=== Begin Enclosure ===

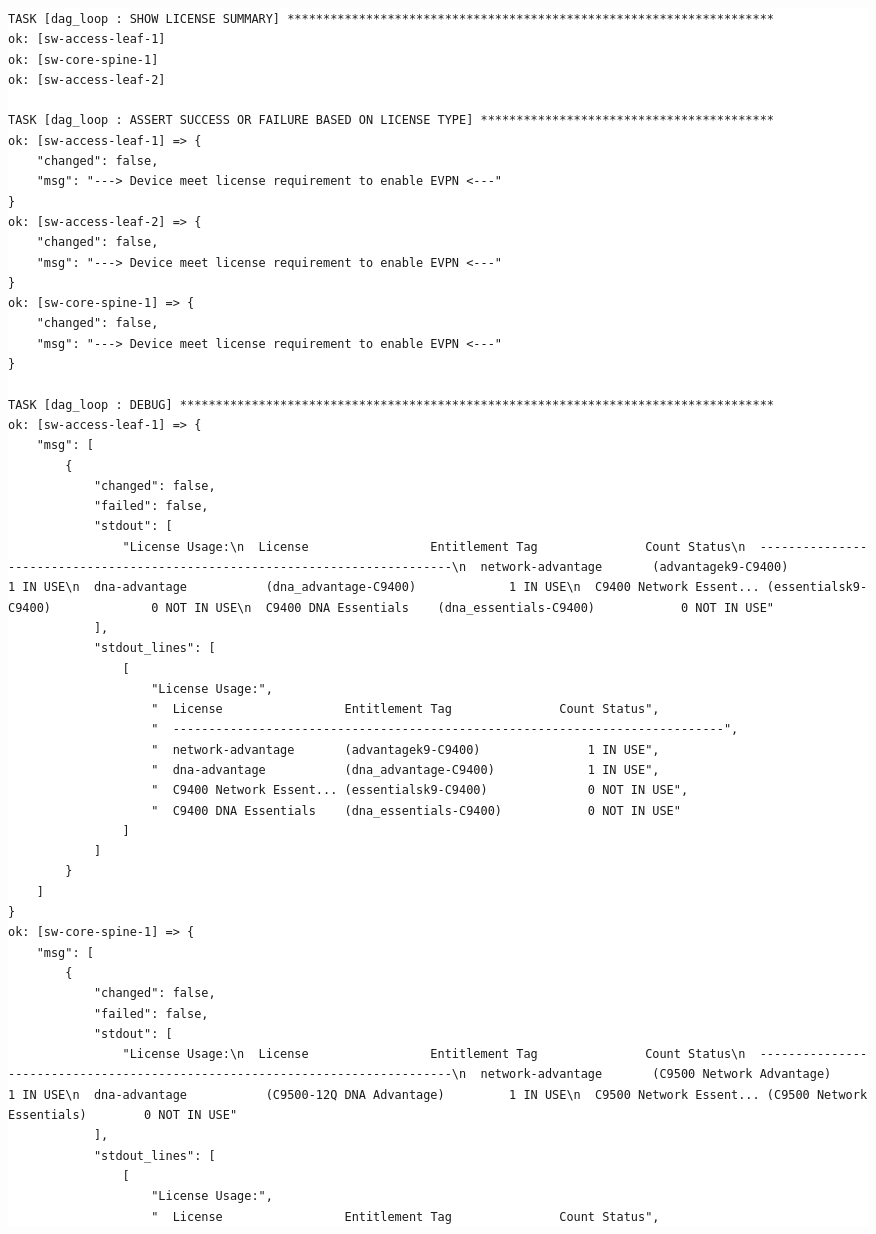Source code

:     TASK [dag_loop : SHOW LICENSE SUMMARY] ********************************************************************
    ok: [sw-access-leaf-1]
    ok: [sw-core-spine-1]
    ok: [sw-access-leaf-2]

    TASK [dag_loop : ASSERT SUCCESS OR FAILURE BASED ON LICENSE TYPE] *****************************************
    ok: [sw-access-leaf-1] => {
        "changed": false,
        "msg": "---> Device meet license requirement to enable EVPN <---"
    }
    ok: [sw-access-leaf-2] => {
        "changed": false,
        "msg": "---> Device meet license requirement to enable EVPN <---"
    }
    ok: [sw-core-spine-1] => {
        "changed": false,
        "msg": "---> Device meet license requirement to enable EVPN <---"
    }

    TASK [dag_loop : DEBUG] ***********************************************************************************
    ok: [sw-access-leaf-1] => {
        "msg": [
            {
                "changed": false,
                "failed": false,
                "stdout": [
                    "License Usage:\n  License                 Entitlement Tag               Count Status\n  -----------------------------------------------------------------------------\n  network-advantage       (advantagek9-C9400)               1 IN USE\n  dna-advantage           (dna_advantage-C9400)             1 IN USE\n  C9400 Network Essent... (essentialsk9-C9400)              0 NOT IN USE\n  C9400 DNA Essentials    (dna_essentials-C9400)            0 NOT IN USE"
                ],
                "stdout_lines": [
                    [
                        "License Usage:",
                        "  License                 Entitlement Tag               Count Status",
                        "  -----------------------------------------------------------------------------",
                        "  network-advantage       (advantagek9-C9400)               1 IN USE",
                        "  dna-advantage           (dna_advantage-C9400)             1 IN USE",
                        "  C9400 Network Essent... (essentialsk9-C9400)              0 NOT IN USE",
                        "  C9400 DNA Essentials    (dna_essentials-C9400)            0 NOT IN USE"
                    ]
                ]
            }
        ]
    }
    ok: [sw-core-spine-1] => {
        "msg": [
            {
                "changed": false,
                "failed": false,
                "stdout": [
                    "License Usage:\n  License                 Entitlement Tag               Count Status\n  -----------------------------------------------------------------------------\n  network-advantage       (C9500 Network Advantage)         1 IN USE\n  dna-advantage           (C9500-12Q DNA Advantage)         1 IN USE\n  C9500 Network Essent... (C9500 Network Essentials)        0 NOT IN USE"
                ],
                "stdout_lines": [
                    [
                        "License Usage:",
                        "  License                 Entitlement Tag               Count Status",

=== End Enclosure ===
=== Begin Enclosure ===

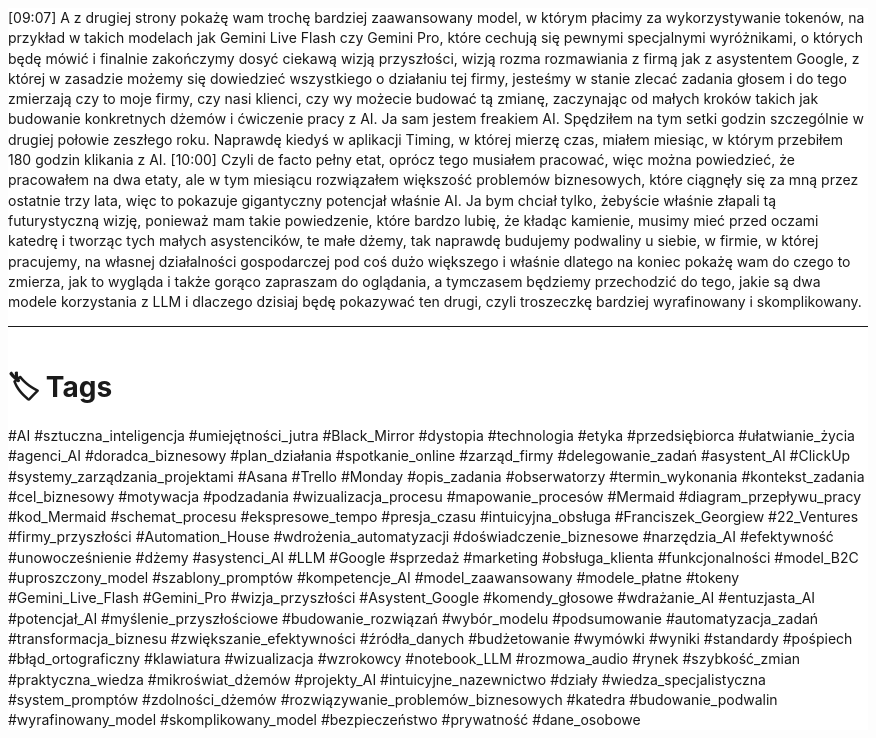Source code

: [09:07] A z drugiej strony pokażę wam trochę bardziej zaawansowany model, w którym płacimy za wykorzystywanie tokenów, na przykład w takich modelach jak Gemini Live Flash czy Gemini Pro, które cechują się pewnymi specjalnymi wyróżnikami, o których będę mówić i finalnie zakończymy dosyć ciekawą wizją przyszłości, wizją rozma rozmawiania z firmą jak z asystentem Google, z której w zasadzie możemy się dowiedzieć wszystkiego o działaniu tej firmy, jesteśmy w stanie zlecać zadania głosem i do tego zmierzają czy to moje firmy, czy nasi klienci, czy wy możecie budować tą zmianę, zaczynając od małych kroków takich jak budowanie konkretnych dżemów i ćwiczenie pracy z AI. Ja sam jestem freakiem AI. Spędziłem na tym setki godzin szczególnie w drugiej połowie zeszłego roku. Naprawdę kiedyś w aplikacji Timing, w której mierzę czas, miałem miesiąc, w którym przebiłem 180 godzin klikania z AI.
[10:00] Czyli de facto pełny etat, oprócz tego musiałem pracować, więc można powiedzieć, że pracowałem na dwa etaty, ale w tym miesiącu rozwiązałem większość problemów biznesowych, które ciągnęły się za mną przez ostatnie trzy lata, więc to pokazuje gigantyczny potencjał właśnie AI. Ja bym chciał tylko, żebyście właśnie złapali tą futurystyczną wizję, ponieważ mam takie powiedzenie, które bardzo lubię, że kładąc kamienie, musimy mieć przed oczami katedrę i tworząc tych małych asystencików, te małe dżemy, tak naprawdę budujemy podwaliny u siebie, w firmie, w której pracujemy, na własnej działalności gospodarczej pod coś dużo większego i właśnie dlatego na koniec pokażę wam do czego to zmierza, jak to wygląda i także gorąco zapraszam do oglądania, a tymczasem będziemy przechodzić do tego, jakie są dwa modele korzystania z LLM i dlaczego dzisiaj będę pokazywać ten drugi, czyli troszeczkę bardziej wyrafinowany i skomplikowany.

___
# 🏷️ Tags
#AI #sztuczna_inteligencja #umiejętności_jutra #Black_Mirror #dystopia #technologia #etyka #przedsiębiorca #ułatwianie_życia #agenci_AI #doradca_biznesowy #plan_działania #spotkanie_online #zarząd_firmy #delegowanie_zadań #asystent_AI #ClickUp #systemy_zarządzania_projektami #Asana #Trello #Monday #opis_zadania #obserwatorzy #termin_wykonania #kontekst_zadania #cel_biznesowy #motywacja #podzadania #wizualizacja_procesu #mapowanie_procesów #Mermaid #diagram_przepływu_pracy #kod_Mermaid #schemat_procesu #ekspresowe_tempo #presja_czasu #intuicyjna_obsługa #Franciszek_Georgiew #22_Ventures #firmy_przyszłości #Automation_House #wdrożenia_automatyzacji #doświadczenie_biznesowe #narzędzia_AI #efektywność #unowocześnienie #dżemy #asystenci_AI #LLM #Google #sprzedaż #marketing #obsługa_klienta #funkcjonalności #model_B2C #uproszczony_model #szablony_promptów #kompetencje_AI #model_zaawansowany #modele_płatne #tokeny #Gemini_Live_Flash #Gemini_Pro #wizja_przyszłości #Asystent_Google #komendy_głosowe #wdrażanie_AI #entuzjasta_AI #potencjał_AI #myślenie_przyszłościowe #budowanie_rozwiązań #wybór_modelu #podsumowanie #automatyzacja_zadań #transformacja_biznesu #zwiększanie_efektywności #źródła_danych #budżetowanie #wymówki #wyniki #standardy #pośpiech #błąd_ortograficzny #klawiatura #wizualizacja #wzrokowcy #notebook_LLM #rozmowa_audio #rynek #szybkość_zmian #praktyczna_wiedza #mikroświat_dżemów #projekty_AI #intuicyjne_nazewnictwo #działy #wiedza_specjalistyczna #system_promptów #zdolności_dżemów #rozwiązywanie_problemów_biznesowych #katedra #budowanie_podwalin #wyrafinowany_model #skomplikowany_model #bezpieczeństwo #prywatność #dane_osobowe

=== End Enclosure ===

◆ **What you should do**
Within the data above, how many lines include the word "Count"? Respond with the number only.

◆ **Task answer**
4